3. Students’ own answers. This case, however, invites students to reflect upon the predicament of “stateless children”, that is children born from a surrogate mother living in a country where surrogacy law differs from UK law that may be left in problematic situations. Indeed, whereas in England the legal mother is the birth mother / the woman that gives birth to the child, the legal mother in the Ukraine, for instance, is the commissioning mother.
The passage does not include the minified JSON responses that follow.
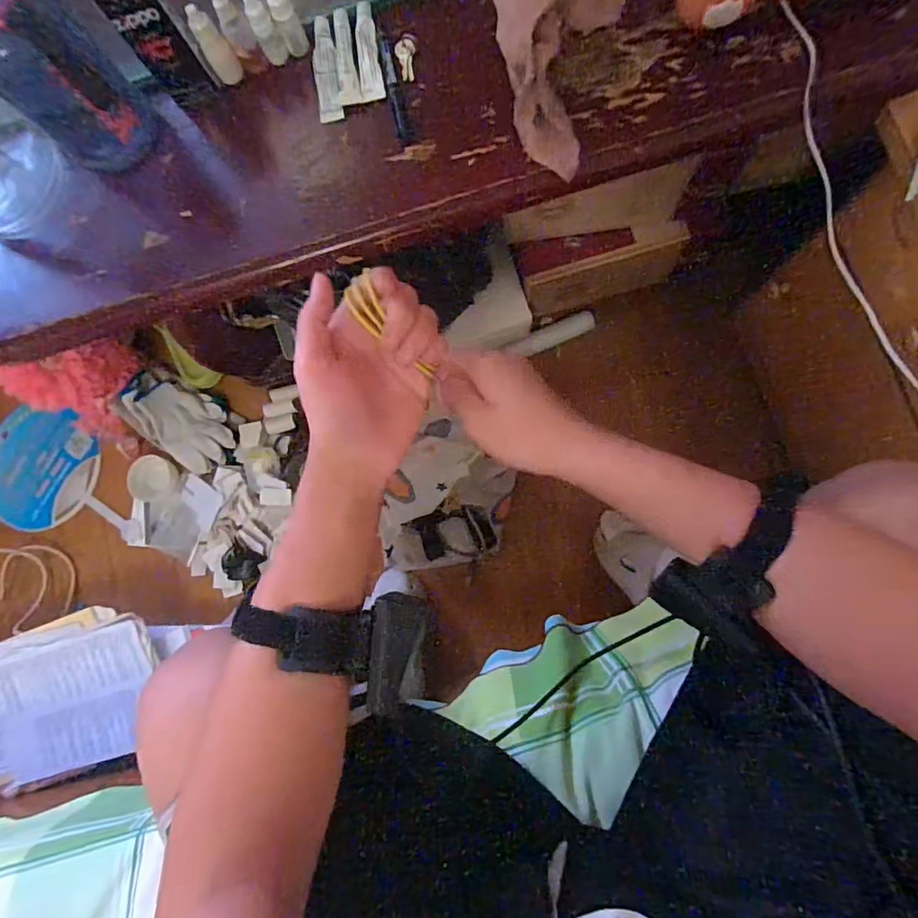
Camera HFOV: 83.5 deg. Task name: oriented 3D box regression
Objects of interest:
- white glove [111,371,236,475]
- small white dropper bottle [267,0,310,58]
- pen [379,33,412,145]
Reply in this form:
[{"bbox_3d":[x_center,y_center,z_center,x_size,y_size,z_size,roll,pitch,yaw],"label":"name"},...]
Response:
[{"bbox_3d":[-0.540,-0.069,0.987,0.221,0.060,0.132,34,89,9],"label":"white glove"},{"bbox_3d":[-0.160,-0.407,0.476,0.020,0.050,0.022,-20,82,5],"label":"small white dropper bottle"},{"bbox_3d":[-0.061,-0.353,0.490,0.012,0.010,0.106,-12,83,6],"label":"pen"}]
In such cases, British commissioning parents may have to get involved in a legal battle to have the child brought back to the UK and be granted custody / be granted the custody of their child.
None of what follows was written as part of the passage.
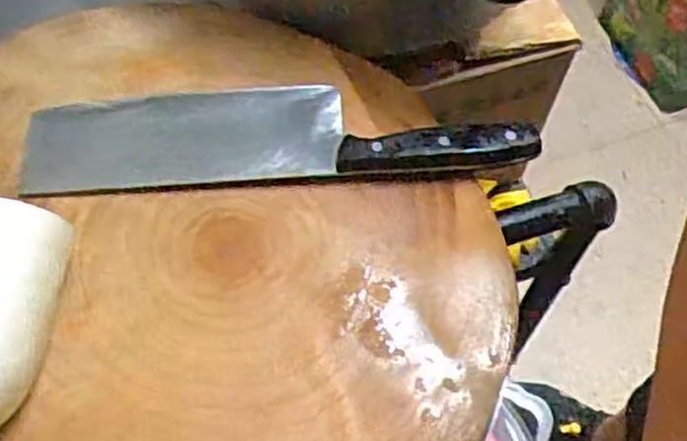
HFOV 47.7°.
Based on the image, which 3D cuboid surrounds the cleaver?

See the following article taken from The Daily Mail:
http://www.dailymail.co.uk/news/article-1093922/Couple-win-fight-custody-stateless-surrogate-twins.html

See also this second article from The Guardian:
http://www.theguardian.com/commentisfree/2011/feb/09/surrogacy-laws-children-at-risk

Gay couple threaten to sue UK government over same-sex marriage

1. Due to delays / On account of delays in implementing parts of the Marriage (Same-sex couples) Act 2013, a civil union may currently not be converted into a marriage. Therefore, Michael and Paul Atwal-Brice cannot get married unless they dissolve their civil partnership first. They would then be compelled to argue in court that they wish to dissolve their union in order to get married, which seems highly paradoxical.
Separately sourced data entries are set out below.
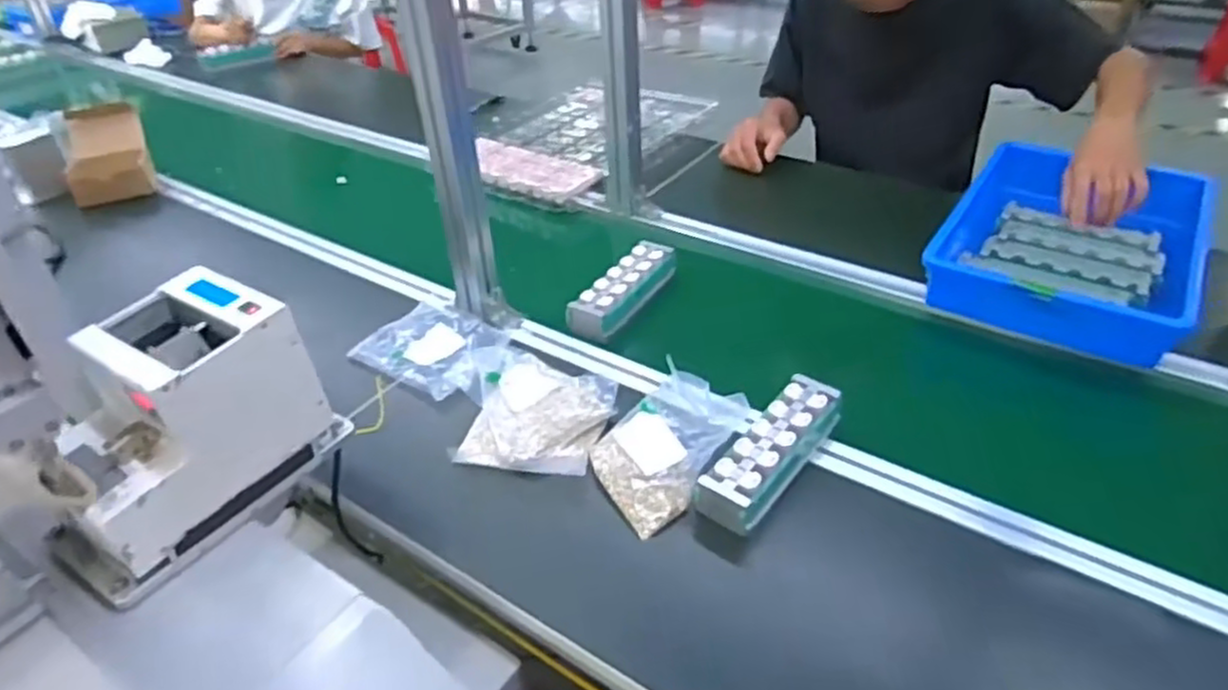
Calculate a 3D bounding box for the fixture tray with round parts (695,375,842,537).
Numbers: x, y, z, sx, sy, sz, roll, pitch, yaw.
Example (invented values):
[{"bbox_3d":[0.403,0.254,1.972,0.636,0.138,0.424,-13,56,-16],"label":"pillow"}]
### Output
[{"bbox_3d":[0.158,0.108,0.755,0.057,0.055,0.194,26,46,32],"label":"fixture tray with round parts"}]

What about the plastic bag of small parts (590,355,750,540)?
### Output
[{"bbox_3d":[0.049,0.098,0.758,0.152,0.061,0.114,-30,45,-31],"label":"plastic bag of small parts"}]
2. Paul is referring to the Civil Partnership Act 2004, which provides that / according to which couples who wish to separate must prove that their union has irretrievably broken down by resorting to one of the following set grounds: desertion, unreasonable behaviour, two years’ or five years’ separation. Note that the ground of adultery does not apply to same-sex couples intending to separate.


3. The couple claim that by failing to enable same-sex partners to get married, the Marriage Act (2013) establishes a form of discrimination against gay couples that contravenes / goes against / infringes the Equality Act 2010 as well as Article 14 of the Human Rights Act (1998). The UK Supreme Court has the power to / is competent to determine whether the Marriage act should be reviewed to be made compatible with British Equality and Human Rights Law. Should Parliament fail to review its statute, Michael and Paul Atwal-Brice might decide to bring the case before the European Court of Human Rights.


UK Judges have ability to set ‘whole-life’ sentences, appeal court rules

1. The legal issue discussed in the article is whether UK law on ‘whole life’ prison sentences should be reviewed to be made compatible with / to conform to the European Convention on Human Rights. The question arose from the Strasbourg Court’s recent ruling that UK law lacked proper a review mechanism so that such sentences amounted to inhumane and degrading treatment forbidden by Article 3 of the ECHR.

2. A. Following the European Court on Human Rights’ decision, Mr Justice Sweeney passed a minimum sentence of 40 years’ imprisonment on McLoughlin but ruled out the possibility of handing down a whole life sentence.
B. Do you agree with Dominic Grieve that McLoughlin’s sentence was ‘unduly lenient’? Students’ own answers.

3. In what can be seen as a challenge to the European Court of Human Rights’ interpretation of UK legislation, the Court of Appeal argued that the Crime (Sentences) Act actually does provide for review mechanisms permitting the early release of prisoners in exceptional circumstances, so that this act actually respects Art 3 of the ECHR.
This Court of Appeal’s decision to reassert the validity of UK statutory law reflects the UK’s reluctance to give force to the ECHR’s decisions which are often perceived as encroaching on Parliament’s sovereignty.